The Social Bridging Project and the Social Bridging NC partnership with Division of Aging and Adult Service address social isolation and loneliness and work to improve social connectedness among older adults. A sister website Standing Strong NC for community members highlights how to prevent falls and save lives. 

Two collaboration and networking projects round out the Healthy Aging NC initiative: one to develop a community care hub for NC to increase the dissemination of evidence-based programs and other services for older adults through engaging health payor support. The second is to create a plan for NC to improve the “No Wrong Door” system by which caregivers access long term services and support for their families.

The Western NC Health Policy Initiative (www.wnchealthpolicy.org), is convened weekly to engage partners in discussion to propose policy solutions to challenging health issues facing our region. 

Finally, the NCCHW collaborates with UNC Asheville faculty and students regionally to support training in health workforce opportunities, to engage students in promoting a culture of health on their college campuses and communities, and to deepen the practice of health promotion and public health among learners, alumni, and the communities they serve. For example, The Student Health Ambassador Program collaboratively engages college students in peer education and support on 6 regional campuses. And the WELL trains students to do cardiovascular health and fitness testing for community members health, performance testing for athletic performance, and to engage in coaching and health promotion for WELL participants.

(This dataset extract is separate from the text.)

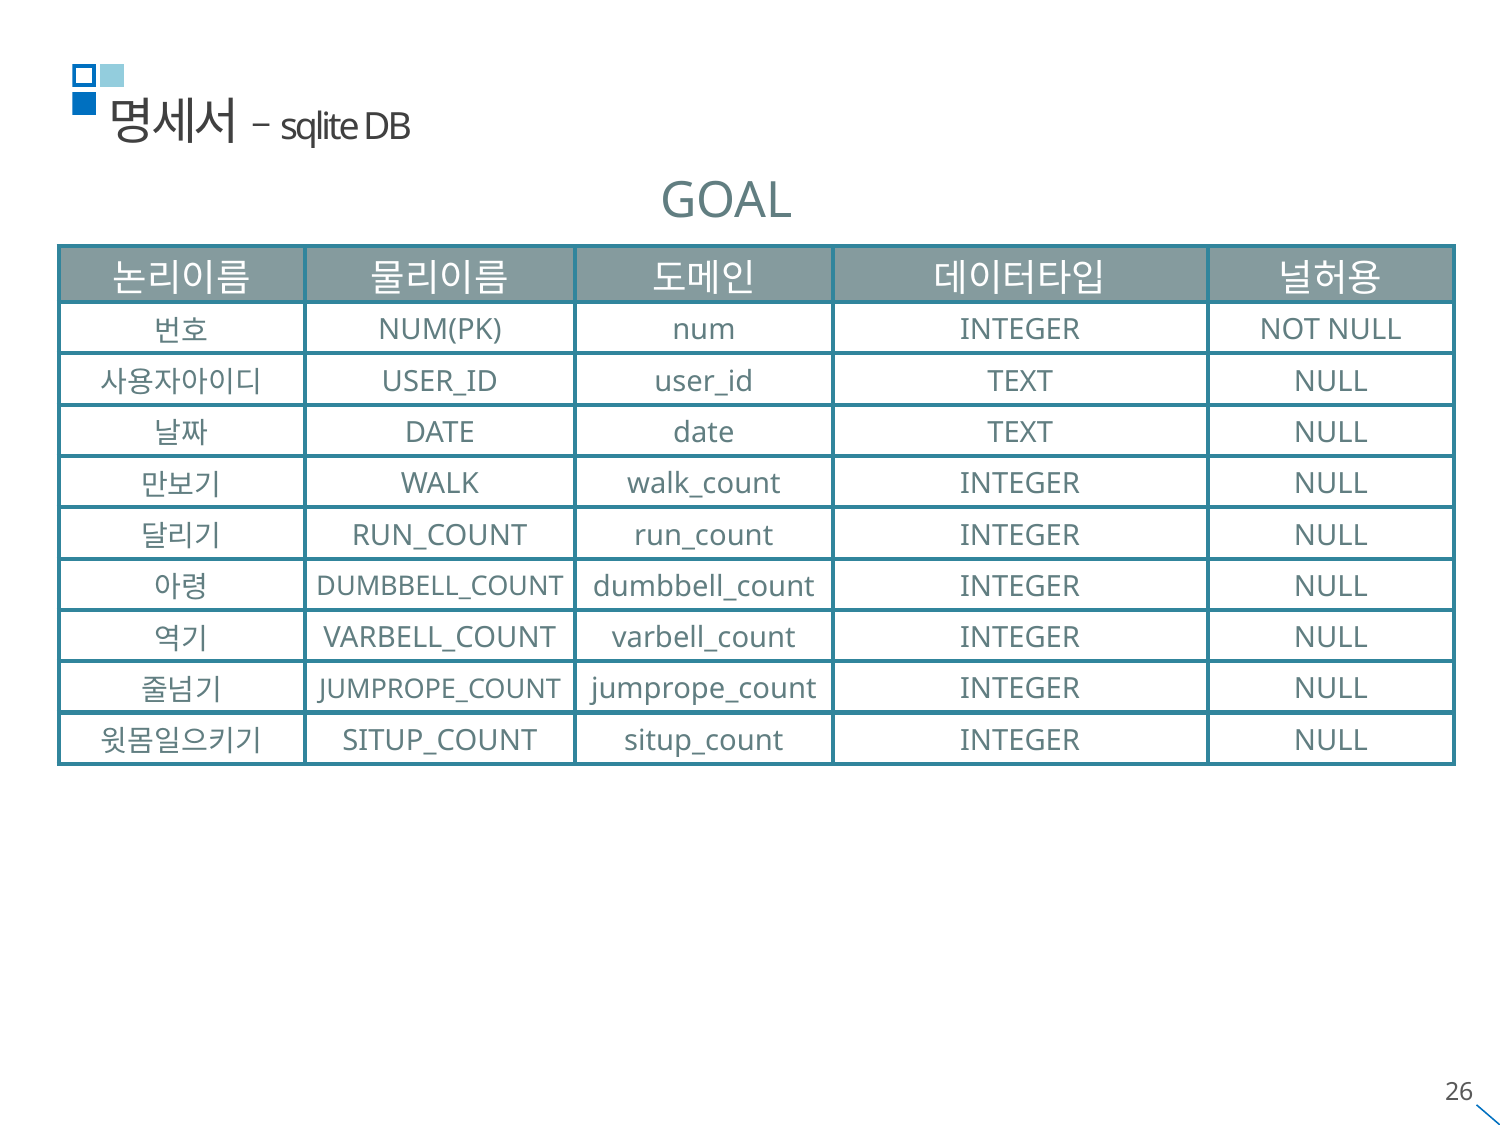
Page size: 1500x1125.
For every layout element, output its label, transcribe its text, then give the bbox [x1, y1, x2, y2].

NCCHW is fully funded by grants and contracts. Currently, federal funding sources include the US Department of Human Services, Administration of Community Living to support many of our healthy aging initiatives and Centers for Disease Control and Prevention which supports our arthritis prevention and management work. State funding comes from the NC Division of Aging and Adult Services as well as the NC Department of Health and Human Services Injury and Violence Prevention Branch. The Dogwood Health Trust, Kate B Reynolds Charitable Trust, and NC Blue Cross Blue Shield Foundation are current and former foundation funding partners. NCCHW has contractual relationships with a wide range of partners including Mountain Area Health Education Center, City of Asheville, and community organizations.